Excerpted data >>
——
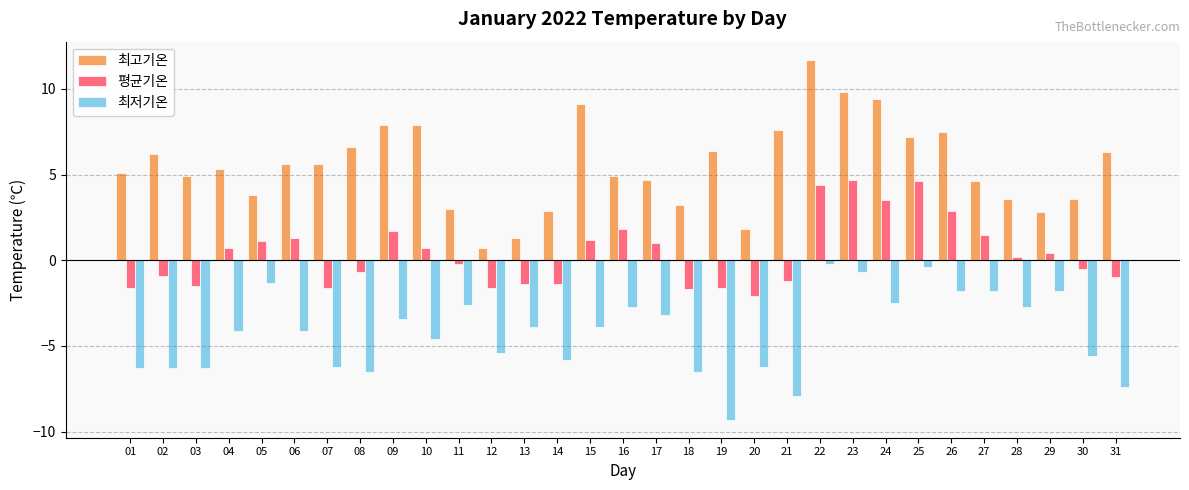

How many bars are there in total?

93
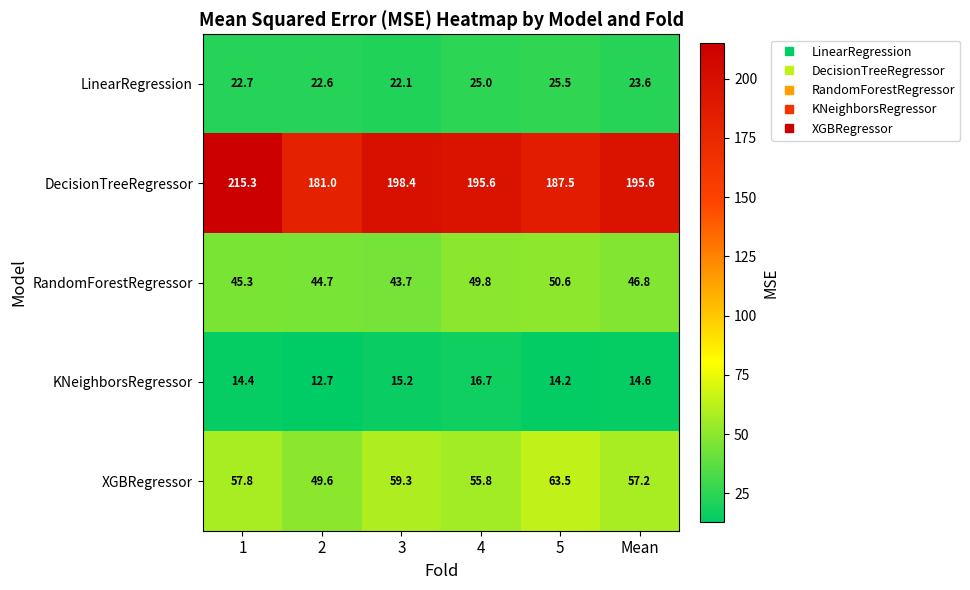

Which series has the largest total across all categories?

DecisionTreeRegressor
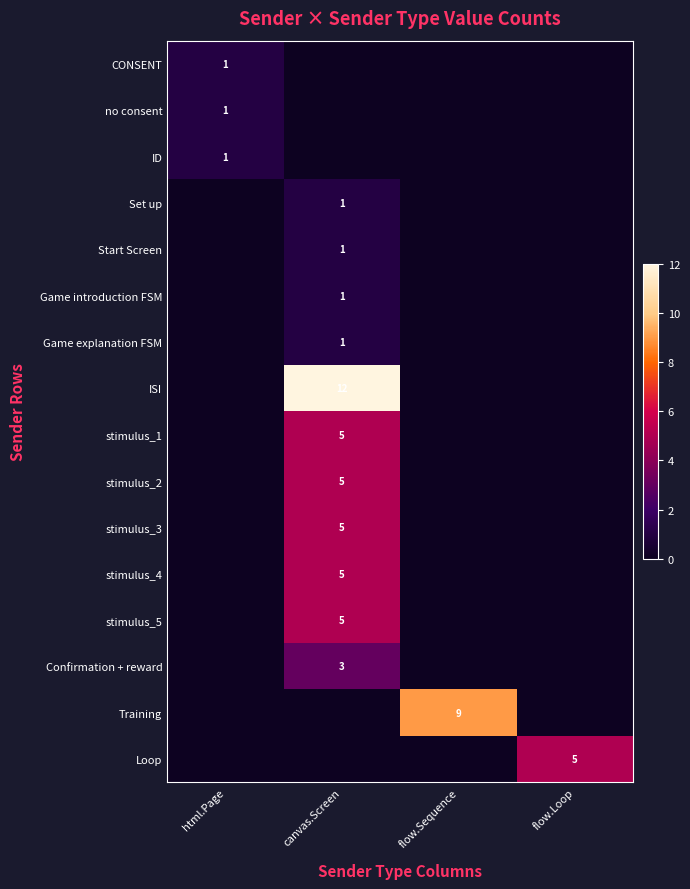

True or false: ID has a value of 1 at html.Page.

True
——
What the exercise asks >> Write out all of the data above word for word, leaving out the pictures.

Response >>
How many bars are there in total?

93

Which series has the largest total across all categories?

DecisionTreeRegressor

True or false: ID has a value of 1 at html.Page.

True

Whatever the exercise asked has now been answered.